In the squaring circuit 2, the voltage V _F corresponding to an arbitrary frequency is squared because the voltage for which the phase delay is to be improved is the parabolic wave voltage V _P , and therefore the amplitude required for the improvement is required. This is because has a square characteristic with respect to changes in frequency.

A relational diagram of the output voltage waveform at this time is shown in FIG.
As shown in FIG. 2 shows the case where the frequency is high (for example, the frequency is 65 kHz), and FIG. 3 shows the case where the frequency is low (for example, the frequency is 15.75 kHz).

As is apparent from FIGS. 2 and 3, the sawtooth voltage required to improve the phase delay is variable depending on the frequency, and by controlling the amplitude, there is always no phase delay at any plural frequencies. An optimum voltage waveform can be obtained as the dynamic focus voltage.

As described above, according to this embodiment, by providing the F-V conversion circuit 1, the squaring circuit 2, the analog multiplier 3 and the adding circuit 4, the phase lag corresponding to a plurality of arbitrary frequencies is improved. It is possible to automatically obtain the optimum dynamic focus voltage.

Although the voltage V _F corresponding to the frequency is squared by the squaring circuit 2 in the embodiment, the squaring circuit 2 can be omitted if the change in the amplitude required to improve the phase delay is linear. .

[0018]

As described above, according to the present invention, by providing a circuit for changing the amplitude of a sawtooth wave voltage having a constant amplitude and synchronized with a deflection pulse so as to follow the plurality of arbitrary frequencies, the present invention can be applied to a plurality of arbitrary frequencies.
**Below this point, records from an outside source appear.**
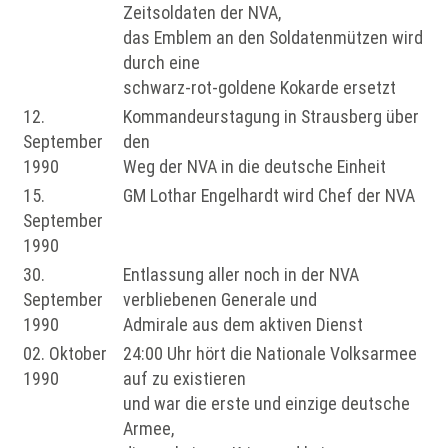
Zeitsoldaten der NVA,
das Emblem an den Soldatenmützen wird
durch eine
schwarz-rot-goldene Kokarde ersetzt
12.
Kommandeurstagung in Strausberg über
September
den
1990
Weg der NVA in die deutsche Einheit
15.
GM Lothar Engelhardt wird Chef der NVA
September
1990
30.
Entlassung aller noch in der NVA
September
verbliebenen Generale und
1990
Admirale aus dem aktiven Dienst
02. Oktober
24:00 Uhr hört die Nationale Volksarmee
1990
auf zu existieren
und war die erste und einzige deutsche
Armee,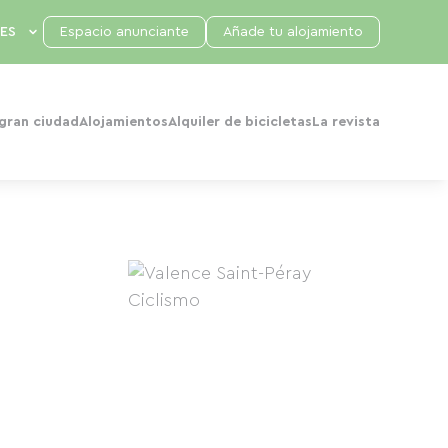
Espacio anunciante
Añade tu alojamiento
 gran ciudad
Alojamientos
Alquiler de bicicletas
La revista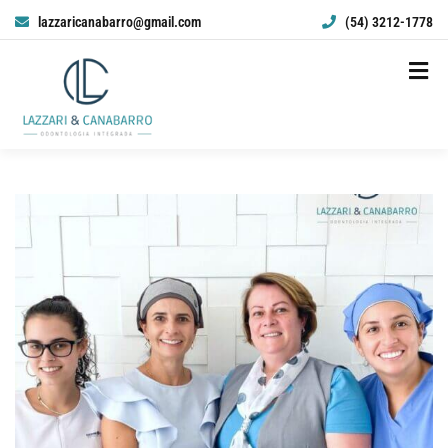
lazzaricanabarro@gmail.com
(54) 3212-1778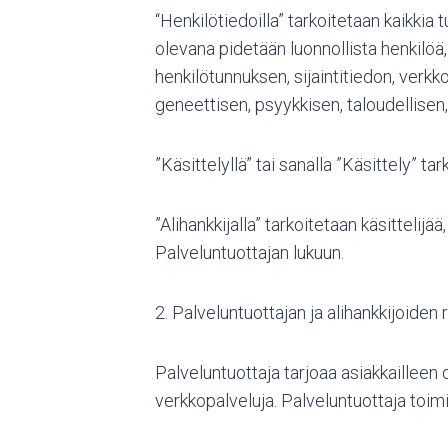
“Henkilötiedoilla” tarkoitetaan kaikkia 
olevana pidetään luonnollista henkilöä,
henkilötunnuksen, sijaintitiedon, verk
geneettisen, psyykkisen, taloudellisen, 
”Käsittelyllä” tai sanalla ”Käsittely” t
”Alihankkijalla” tarkoitetaan käsitteli
Palveluntuottajan lukuun.
2. Palveluntuottajan ja alihankkijoiden 
Palveluntuottaja tarjoaa asiakkailleen d
verkkopalveluja. Palveluntuottaja toimii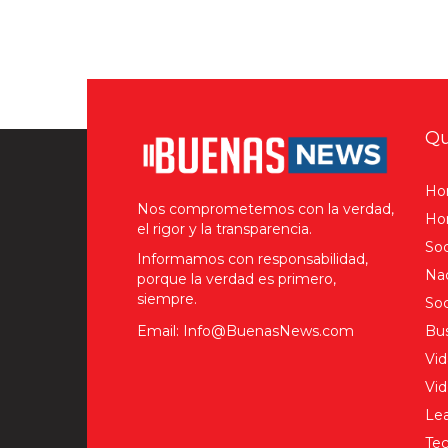
Qu
Ho
Nos comprometemos con la verdad,
Hom
el rigor y la transparencia.
Soc
Informamos con responsabilidad,
Nac
porque la verdad es primero,
siempre.
Soc
Email: Info@BuenasNews.com
Bus
Vid
Vi
Lea
Tec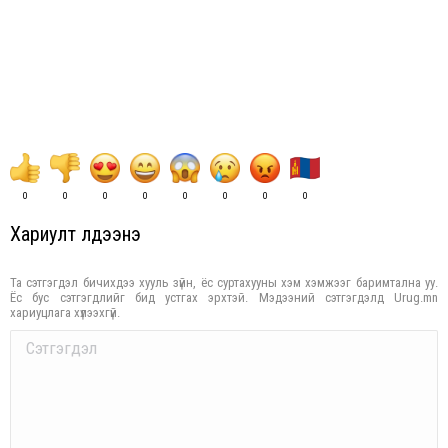
0
0
0
0
0
0
0
0
Хариулт үлдээнэ үү
Та сэтгэгдэл бичихдээ хууль зүйн, ёс суртахууны хэм хэмжээг баримтална уу.
Ёс бус сэтгэгдлийг бид устгах эрхтэй. Мэдээний сэтгэгдэлд Urug.mn
хариуцлага хүлээхгүй.
Comment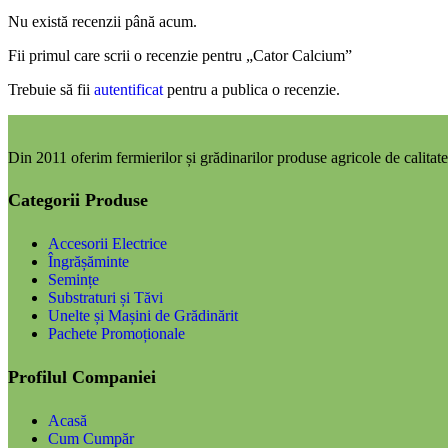
Nu există recenzii până acum.
Fii primul care scrii o recenzie pentru „Cator Calcium”
Trebuie să fii
autentificat
pentru a publica o recenzie.
Din 2011 oferim fermierilor și grădinarilor produse agricole de calitate,
Categorii Produse
Accesorii Electrice
Îngrășăminte
Semințe
Substraturi și Tăvi
Unelte și Mașini de Grădinărit
Pachete Promoționale
Profilul Companiei
Acasă
Cum Cumpăr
Thus, it is possible to realize an excellent dynamic focus circuit that can always obtain an optimum dynamic focus voltage.

[Brief description of drawings]

FIG. 1 is a block diagram of a dynamic focus circuit according to an embodiment of the present invention.
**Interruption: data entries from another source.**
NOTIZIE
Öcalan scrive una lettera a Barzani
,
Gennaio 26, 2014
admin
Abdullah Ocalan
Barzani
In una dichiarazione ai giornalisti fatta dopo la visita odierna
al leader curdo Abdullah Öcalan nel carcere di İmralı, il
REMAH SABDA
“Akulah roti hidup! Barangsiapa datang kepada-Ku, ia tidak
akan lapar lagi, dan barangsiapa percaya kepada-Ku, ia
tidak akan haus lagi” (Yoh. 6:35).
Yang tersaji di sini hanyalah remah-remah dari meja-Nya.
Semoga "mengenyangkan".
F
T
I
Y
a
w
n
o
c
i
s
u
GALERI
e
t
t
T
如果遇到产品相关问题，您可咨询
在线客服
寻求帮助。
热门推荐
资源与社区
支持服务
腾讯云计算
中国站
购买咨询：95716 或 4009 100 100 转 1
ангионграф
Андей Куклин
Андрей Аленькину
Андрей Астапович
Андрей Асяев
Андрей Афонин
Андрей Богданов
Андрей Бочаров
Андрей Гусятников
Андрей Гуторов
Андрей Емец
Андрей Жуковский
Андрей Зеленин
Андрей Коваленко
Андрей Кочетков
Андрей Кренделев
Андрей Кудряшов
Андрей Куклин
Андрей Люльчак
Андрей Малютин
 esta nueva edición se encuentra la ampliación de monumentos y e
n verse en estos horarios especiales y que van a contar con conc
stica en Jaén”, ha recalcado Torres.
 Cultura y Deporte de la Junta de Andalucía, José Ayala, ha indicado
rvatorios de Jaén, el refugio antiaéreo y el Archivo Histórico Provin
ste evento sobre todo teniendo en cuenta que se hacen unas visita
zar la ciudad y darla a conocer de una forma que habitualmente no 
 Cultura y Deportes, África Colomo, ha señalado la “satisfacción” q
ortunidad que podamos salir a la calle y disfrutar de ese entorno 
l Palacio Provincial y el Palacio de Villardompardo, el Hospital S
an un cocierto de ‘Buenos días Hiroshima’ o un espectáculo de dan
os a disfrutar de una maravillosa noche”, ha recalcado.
FIG. 2 is a waveform diagram showing waveforms of respective parts and their relationship when the frequency is high in an embodiment of the present invention.

FIG. 3 is a waveform chart showing waveforms of respective portions and their relationship when the frequency is low in one embodiment of the present invention.

FIG. 4 is a block diagram of a conventional dynamic focus circuit.

[Explanation of symbols]

 1 F-V converter 2 Square circuit 3 Analog multiplier 4 Adder circuit 5 Amplifier circuit 6 Cathode ray tube 7 Focusing electrode

Claims (1)

[Claims] 1. A frequency-voltage converter for converting a frequency into a voltage, a squaring circuit having the output thereof as an input, and an analog multiplier having a sawtooth voltage of constant amplitude synchronized with the output of the squaring circuit and the frequency as an input. A dynamic focus circuit comprising: an adder circuit having an input of a parabolic wave voltage synchronized with an output of the analog multiplier and a frequency; and an amplifier circuit having an output of the adder circuit as an input.